Despite the Drop, Hold FMC on Acquisition, Lithium Battery Story

10/15/2014 4:00 pm EST


Jim Jubak

Founder and Editor,

Though he finds it hard to look at a 31% loss without his selling finger getting itchy, MoneyShow's Jim Jubak thinks this company's big acquisition and asset sale is reason to hold since it'll give its lithium battery unit an even higher profile.

I think I've memorized all the sayings about holding onto stocks with good long-term fundamentals during short-term corrections.

For example, there's, "In the short run the stock market in a popularity contest, but in the long run it is a weighing machine."

But despite the evidence that these sayings are on to something, I still find it tough to look at a 31% loss in FMC (FMC) since I added it to my Jubak's Picks portfolio on June 2 without feeling my selling trigger finger getting itchy. That itch sends me back to the fundamental story: Is it still intact and is it as strong (or better yet, stronger) than it was when I added that stock at a 31% higher price.

I think in the case of FMC, the answer is Yes and I'm keeping FMC in this portfolio. (I'd even suggest adding more when I can see some signs in the charts that FMC, and the market as whole, might be getting near a short-term bottom.)

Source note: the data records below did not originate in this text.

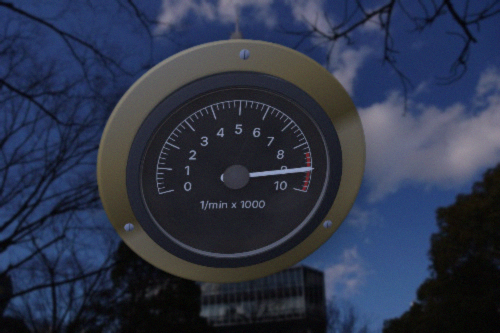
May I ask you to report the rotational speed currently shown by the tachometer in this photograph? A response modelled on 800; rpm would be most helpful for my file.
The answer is 9000; rpm
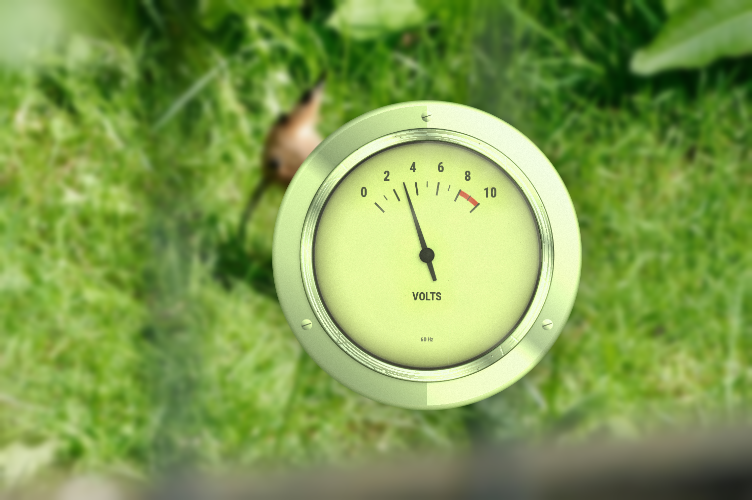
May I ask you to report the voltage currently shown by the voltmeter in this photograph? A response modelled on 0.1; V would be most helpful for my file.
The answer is 3; V
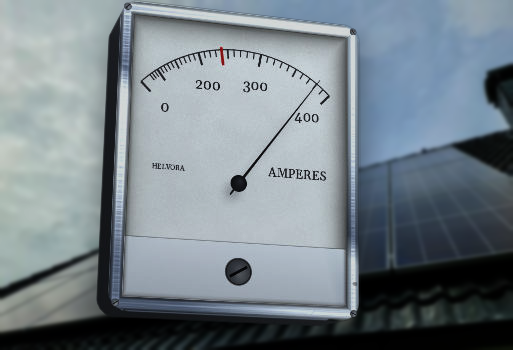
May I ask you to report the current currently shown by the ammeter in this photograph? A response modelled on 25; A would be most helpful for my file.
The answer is 380; A
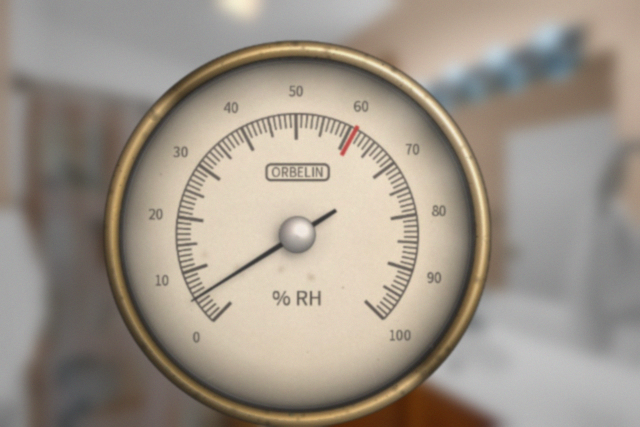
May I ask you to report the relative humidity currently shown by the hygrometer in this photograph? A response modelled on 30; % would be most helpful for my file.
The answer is 5; %
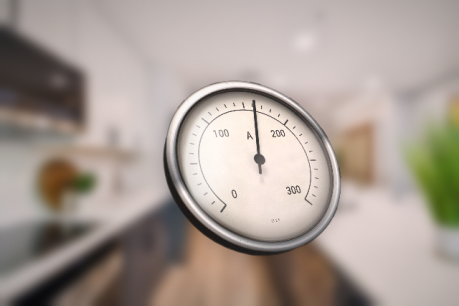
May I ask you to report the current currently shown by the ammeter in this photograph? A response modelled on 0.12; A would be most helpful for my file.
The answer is 160; A
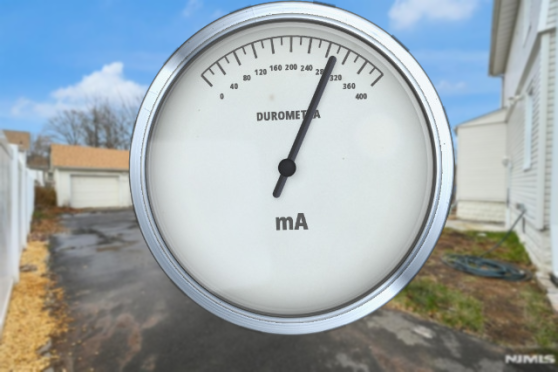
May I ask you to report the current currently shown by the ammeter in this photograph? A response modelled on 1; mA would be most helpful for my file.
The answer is 300; mA
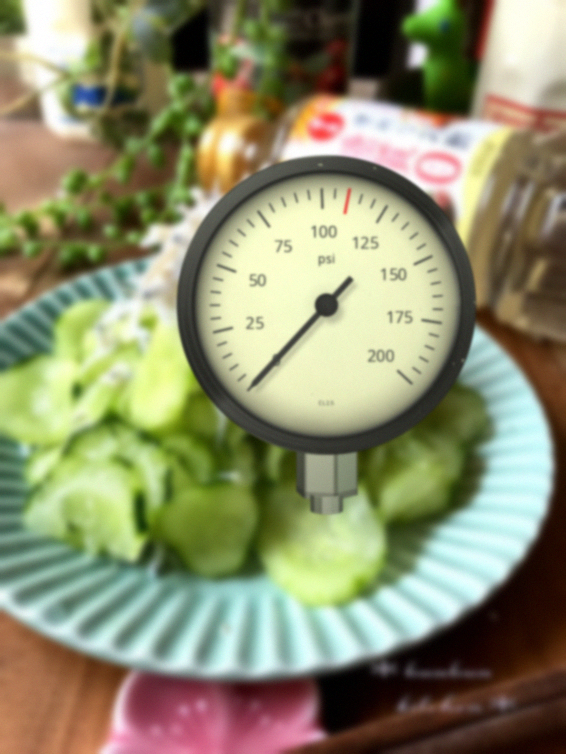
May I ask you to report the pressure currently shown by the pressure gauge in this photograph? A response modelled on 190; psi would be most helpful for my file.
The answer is 0; psi
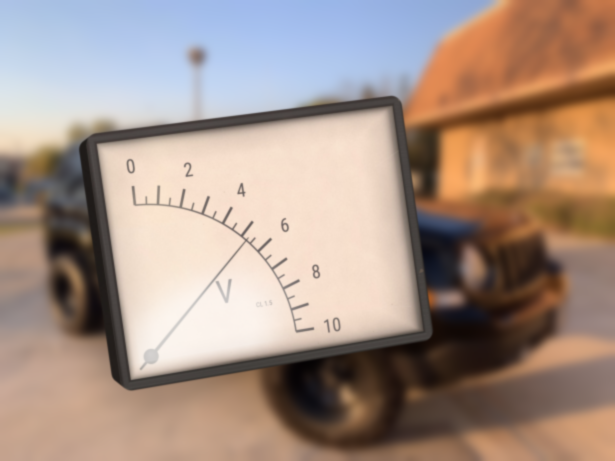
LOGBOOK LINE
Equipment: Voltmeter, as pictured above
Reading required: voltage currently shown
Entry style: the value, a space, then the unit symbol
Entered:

If you'll remember, back on June 2, this was my logic for this buy: On March 10, the company had announced that it would split the current confusing mix of pesticides, herbicides, health and nutrition, soda ash, and lithium businesses into two companies in the first quarter of 2015, or so.

The first company, so far known as New FMC, would contain the fast growing pesticide, herbicide, and nutrition businesses leverage to expanding agricultural production in Brazil. (That's not exactly the best economy to be leveraged to in the short run, of course.) The second company, so far known as FMC Minerals, will own the soda ash and lithium units. The bulk of revenue (77%) in FMC Minerals will come from the slow growing soda ash business. (Soda ash is used to make glass and to adjust the pH in detergents.) It's a cyclical market that has averaged 2% to 3% growth over recent cycles.

But it's the lithium business that interests me most in the long run. FMC is the third largest lithium producer by revenue-behind Sociedad Quimica Y Minera De Chile (SQM) and Rockwood Holdings (ROC). The market for lithium in energy storage devices (batteries) made up about 29% of lithium sales at FMC in 2013. In June, Credit Suisse was projecting that the battery market for lithium would grow by 10% to 15% for the next few years and then accelerate with growth in the market for electric cars and for storage in wind and other sources of renewable energy. Thanks to an expansion in lithium capacity, and to an end to production problems, lithium earnings at FMC were then projected to increase by 15% to 20% in 2015 from 2014 levels.

In September, FMC took the breakup off the table with a big acquisition and asset sale. The company announced that it would buy European crop protection company Cheminova for $1.8 billion, using the proceeds from the sale of its soda ash unit. The acquisition is expected to close in early 2015 and the asset sale by mid-2015.

I think this actually results in an even more attractive alternative for investors than the breakup. Cheminova gets 38% of its sales from Europe, so that will broaden FMC's market outside of Latin America. 30% of Cheminova sales are from Latin America, so the next result will be to reduce Latin America to 46% of sales from 55% and increase sales to Europe/Middle East/Africa to 17% from 6%. The deal also brings FMC a plant in India, a country where FMC has been looking to expand.

Getting rid of the slow-growing soda ash business will also give the company's lithium unit a higher profile.

That lithium story is not only still intact but the pace of growth in the market looks to be accelerating. One of the biggest developments is a two-year test project in Tehachapi, California, by Southern California Edison that uses 600,000 lithium-ion batteries to store power from 5,000 wind turbines, for use when the wind isn't blowing. (The batteries at Tehachapi are made by LG Chem and are the same type used in General Motor's electric Volt.)

Similar projects are underway in Germany, where Wemag AG opened Europe's first commercial battery storage facility in September and in Japan, where Tohoku Electric Power plans to open a 40-megawatt pilot project in 2015.

All this growth in the battery market—plus the growth in electric car sales—could be on the verge of setting off one of those virtuous cycles where increasing sales drive falling prices, which then drive increasing sales. Citigroup, for example, is projecting that the price of batteries used for storage could fall by 50% to $230 a kilowatt-hour in the next seven to eight years.

I think I'll hold onto FMC here, scary though the volatility may be. I am, however, cutting my target price to $82 a share by March 2015 from the previous $95.

Full disclosure: I don't own shares of any of the companies mentioned in this post in my personal portfolio. When in 2010 I started the mutual fund I managed, Jubak Global Equity Fund, I liquidated all my individual stock holdings and put the money into the fund. The fund shut its doors at the end of May and my personal portfolio is now in cash. I anticipate putting those funds to work in the market over the next few months and when I do I'll disclose my positions here.